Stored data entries
Segment Open
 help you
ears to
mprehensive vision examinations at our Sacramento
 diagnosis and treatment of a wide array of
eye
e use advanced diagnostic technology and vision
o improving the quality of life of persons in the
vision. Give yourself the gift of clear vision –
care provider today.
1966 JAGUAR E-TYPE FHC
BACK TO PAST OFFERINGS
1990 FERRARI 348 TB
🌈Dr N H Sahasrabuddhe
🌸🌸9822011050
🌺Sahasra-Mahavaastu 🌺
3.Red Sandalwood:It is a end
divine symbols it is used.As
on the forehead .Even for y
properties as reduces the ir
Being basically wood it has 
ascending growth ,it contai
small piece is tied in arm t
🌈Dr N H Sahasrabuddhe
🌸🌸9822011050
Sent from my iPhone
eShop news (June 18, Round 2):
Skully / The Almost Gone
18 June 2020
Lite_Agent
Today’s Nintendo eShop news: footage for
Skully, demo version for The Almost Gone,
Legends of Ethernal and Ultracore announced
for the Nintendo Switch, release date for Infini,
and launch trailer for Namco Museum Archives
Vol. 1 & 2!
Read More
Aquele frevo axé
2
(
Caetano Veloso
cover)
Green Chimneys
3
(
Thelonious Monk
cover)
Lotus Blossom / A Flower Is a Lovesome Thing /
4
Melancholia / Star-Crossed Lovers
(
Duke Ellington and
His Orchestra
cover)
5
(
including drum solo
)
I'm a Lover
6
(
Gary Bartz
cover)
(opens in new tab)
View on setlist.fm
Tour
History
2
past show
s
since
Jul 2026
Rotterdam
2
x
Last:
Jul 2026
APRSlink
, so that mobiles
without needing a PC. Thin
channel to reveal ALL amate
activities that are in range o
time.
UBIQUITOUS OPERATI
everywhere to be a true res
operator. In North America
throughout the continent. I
Segment Closed
Segment Open
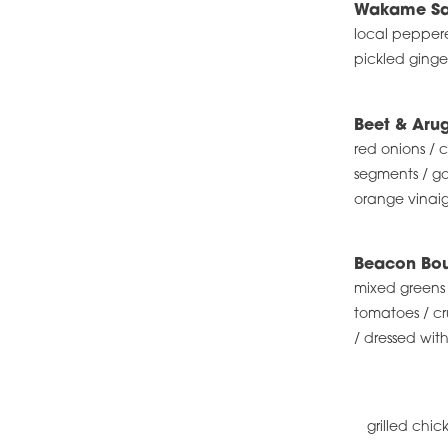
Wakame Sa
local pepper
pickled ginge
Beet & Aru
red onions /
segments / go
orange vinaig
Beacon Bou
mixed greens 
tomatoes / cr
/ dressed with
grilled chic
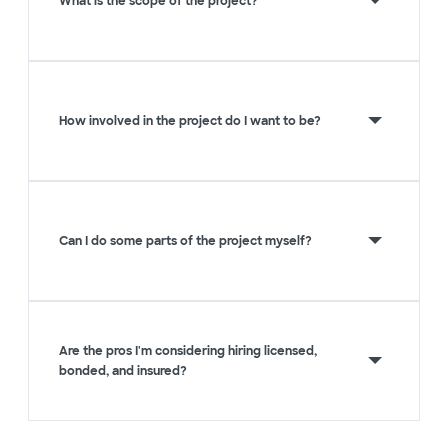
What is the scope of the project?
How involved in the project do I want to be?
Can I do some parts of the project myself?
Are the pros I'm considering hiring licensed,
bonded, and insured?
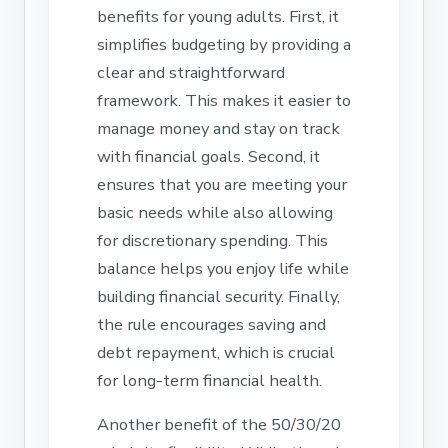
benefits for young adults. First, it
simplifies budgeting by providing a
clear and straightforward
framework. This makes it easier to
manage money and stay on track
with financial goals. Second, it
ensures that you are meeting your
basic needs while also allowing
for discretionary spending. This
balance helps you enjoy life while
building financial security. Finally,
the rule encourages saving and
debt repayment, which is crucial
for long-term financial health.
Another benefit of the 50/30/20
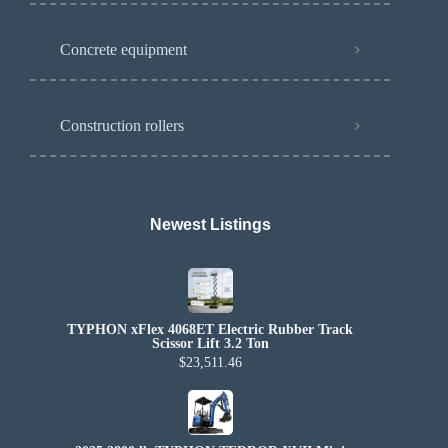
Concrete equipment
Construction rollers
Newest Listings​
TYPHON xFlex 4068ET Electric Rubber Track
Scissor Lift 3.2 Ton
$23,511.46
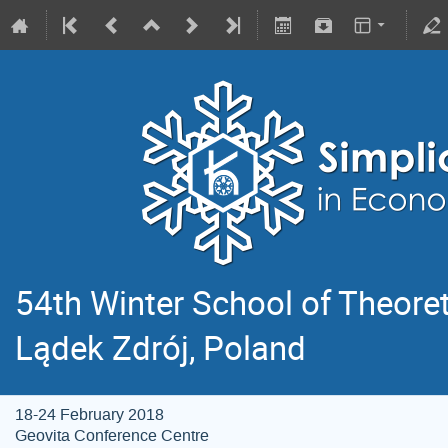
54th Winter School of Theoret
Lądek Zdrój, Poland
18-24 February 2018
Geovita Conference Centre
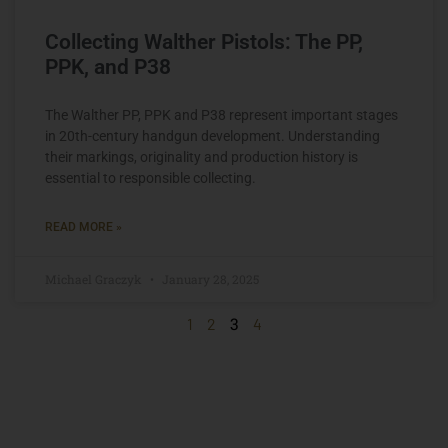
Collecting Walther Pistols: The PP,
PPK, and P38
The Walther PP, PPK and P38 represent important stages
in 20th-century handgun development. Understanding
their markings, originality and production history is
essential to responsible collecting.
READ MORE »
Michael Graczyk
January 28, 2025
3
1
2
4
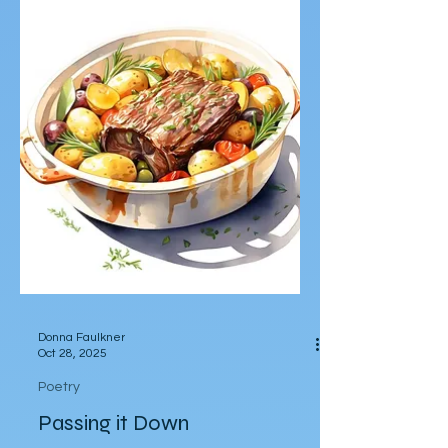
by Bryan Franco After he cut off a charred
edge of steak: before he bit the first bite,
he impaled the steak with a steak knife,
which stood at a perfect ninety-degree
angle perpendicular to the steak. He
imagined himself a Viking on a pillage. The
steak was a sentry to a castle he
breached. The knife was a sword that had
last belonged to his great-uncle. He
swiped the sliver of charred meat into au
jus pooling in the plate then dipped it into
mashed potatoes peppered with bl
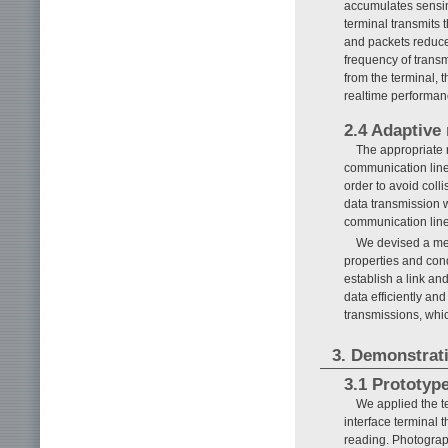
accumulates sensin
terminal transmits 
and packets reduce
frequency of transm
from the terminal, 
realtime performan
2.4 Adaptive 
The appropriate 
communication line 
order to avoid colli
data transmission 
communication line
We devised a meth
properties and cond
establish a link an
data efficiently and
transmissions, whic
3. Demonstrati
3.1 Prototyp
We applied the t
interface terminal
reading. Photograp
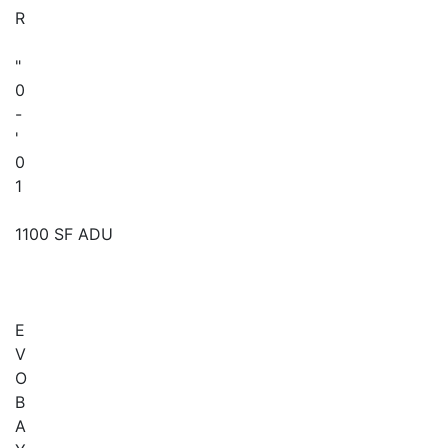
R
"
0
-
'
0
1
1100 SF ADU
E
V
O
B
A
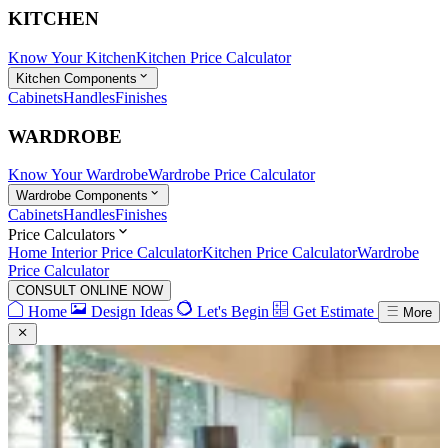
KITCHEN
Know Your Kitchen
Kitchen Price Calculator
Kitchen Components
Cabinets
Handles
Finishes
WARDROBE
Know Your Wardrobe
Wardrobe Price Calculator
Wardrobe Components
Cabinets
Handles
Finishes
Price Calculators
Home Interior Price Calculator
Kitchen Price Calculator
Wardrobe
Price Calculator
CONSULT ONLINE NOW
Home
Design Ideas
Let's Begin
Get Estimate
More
Segment Closed
Segment Open
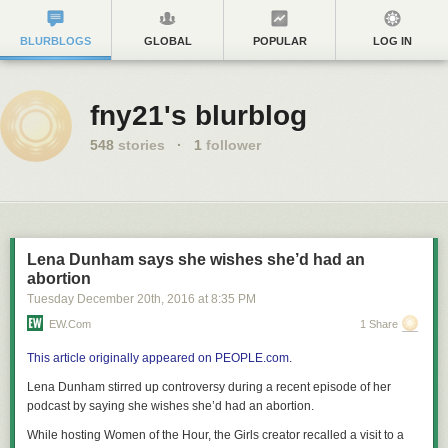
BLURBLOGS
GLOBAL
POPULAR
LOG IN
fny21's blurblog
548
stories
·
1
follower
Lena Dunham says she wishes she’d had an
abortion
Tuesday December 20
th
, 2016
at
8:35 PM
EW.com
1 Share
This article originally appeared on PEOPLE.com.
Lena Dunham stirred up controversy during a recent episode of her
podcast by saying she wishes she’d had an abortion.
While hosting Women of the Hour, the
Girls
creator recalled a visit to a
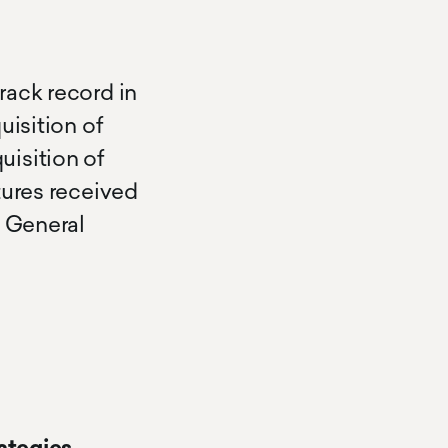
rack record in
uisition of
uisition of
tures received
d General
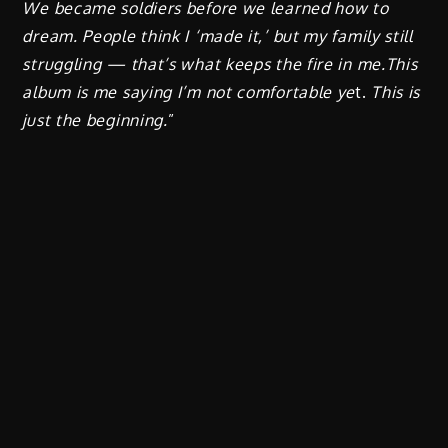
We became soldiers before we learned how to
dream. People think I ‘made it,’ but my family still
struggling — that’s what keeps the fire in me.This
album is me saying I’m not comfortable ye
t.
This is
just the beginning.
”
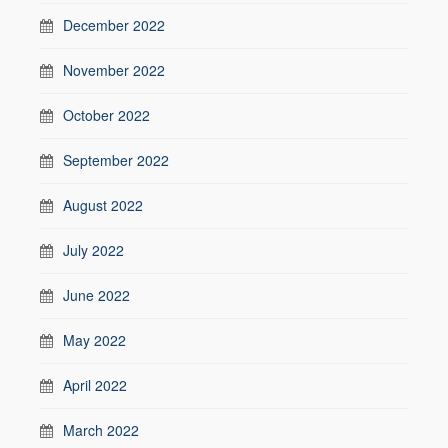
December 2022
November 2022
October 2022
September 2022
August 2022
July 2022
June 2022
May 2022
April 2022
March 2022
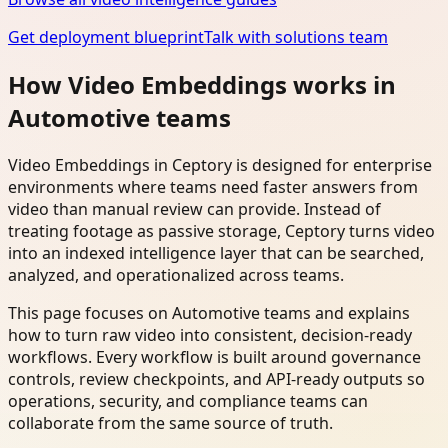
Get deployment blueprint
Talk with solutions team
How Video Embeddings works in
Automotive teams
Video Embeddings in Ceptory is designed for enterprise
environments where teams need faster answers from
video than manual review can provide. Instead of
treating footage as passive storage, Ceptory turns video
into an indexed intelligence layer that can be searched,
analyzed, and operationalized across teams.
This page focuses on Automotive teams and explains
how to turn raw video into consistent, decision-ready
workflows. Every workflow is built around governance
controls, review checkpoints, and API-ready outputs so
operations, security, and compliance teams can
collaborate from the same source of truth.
Segment Closed
**What the exercise asks:** From the records above, copy every line that holds the word "eShop".

**Reply:**
eShop news (June 18, Round 2):
Today’s Nintendo eShop news: footage for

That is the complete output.